● WRITTEN TASK
In the data below, find the line that contains "Netzteile LCD Monitor" and the line that contains "Netzfilter mit Schalter". Copy both, plus every line between them, exactly.

● PROVIDED RECORDS
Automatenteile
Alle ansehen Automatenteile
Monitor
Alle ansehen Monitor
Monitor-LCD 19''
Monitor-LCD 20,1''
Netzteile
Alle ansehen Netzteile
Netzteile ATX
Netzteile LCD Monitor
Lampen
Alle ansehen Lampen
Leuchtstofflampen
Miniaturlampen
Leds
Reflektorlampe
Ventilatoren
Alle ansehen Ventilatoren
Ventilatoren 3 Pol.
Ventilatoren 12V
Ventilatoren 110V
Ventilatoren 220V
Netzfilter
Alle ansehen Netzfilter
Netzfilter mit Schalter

---

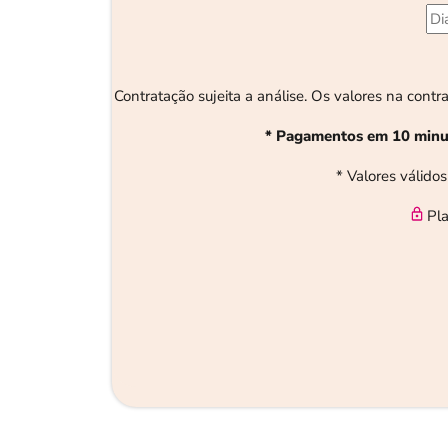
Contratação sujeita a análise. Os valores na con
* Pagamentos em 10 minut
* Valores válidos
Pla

● EXPECTED OUTPUT
Netzteile LCD Monitor
Lampen
Alle ansehen Lampen
Leuchtstofflampen
Miniaturlampen
Leds
Reflektorlampe
Ventilatoren
Alle ansehen Ventilatoren
Ventilatoren 3 Pol.
Ventilatoren 12V
Ventilatoren 110V
Ventilatoren 220V
Netzfilter
Alle ansehen Netzfilter
Netzfilter mit Schalter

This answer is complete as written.